Ms Harris played down the latest spike in detections, saying results for the four months to October 31 were yet to be independently verified so they could not be relied on for any definitive assessment of trends.
Defence made no such qualification when it released the data in response to a Herald Sun request.
"Until this verification process is complete, any conclusion that there is an increase in prohibited substance use is speculative," Ms Harris said.
The data shows illicit drug detections in the military rose from 76 positive tests in 2010-11 to 144 in 2012-13. In the four months to October 31 there were 68 positive tests that detected 97 substances.
Over the same period the rate of positive tests has risen fourfold, from 3.8 per 1000 to 15.4 per 1000.
Ms Harris said personnel were subjected to random and targeted testing without warning, and could be tested as part of investigations of service offences under the Defence Force Discipline Act.

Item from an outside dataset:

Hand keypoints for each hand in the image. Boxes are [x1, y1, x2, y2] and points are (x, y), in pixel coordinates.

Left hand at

"Defence also conducts targeted testing against selected defence work areas or against particular ADF individuals where there is suspicion of the use of prohibited substances, or if trends are identified," Ms Harris said.

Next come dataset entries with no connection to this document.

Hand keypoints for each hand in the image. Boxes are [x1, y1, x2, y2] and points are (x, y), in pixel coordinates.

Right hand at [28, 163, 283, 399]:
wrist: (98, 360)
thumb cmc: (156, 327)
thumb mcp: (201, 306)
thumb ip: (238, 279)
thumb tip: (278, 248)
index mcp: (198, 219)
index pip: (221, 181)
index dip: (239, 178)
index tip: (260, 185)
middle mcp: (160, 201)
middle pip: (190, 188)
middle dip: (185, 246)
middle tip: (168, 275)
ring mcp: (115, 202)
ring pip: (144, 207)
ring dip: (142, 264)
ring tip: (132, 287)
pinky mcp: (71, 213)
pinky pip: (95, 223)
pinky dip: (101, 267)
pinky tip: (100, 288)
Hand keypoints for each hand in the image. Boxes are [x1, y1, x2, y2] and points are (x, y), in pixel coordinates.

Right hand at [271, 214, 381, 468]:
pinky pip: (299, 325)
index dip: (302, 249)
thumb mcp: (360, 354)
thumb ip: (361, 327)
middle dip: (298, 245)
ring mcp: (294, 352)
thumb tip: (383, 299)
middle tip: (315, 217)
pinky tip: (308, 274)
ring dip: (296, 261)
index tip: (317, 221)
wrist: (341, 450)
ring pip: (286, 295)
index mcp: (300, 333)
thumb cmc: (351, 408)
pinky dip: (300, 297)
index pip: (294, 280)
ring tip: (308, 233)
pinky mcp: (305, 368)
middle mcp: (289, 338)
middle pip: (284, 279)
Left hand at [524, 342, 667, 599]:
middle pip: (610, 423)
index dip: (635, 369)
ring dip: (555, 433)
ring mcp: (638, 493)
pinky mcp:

The armed forces have conducted more than 115,000 drug tests since mid-2005, of which there were 992 positive results and 14 refusals.
The failed tests resulted in 490 soldiers, 237 sailors and 46 air force personnel being sacked. Another 219 were reduced in rank, given a formal warning or censure or were awaiting a decision.
In the 40 months to October 31, for which detailed test results are available, the most commonly abused drugs in the military were cannabis, or its synthetic equivalent, of which there were 176 detections; amphetamines and methamphetamines - 148 detections; steroids, 86; MDMA and DMA, 38; benzodiazepines, 24; and cocaine, 23.
Positive results for cannabis and synthetic cannabis have dropped from more than half of all failed tests in 2010-11 to less than a third in the most recent positive tests.
While the vast majority of our 56,000 navy, army and air force personnel are clean-living, law-abiding citizens, drug use has become an increasing concern for authorities.
In 2011 it was revealed that up to 21 sailors were allegedly running a drug ring from the Garden Island navy base in Sydney and that about 30 more were possibly involved in distributing the contraband.
A year earlier, seven ADF staff were sent home from Afghanistan and drummed out of the army for steroid abuse.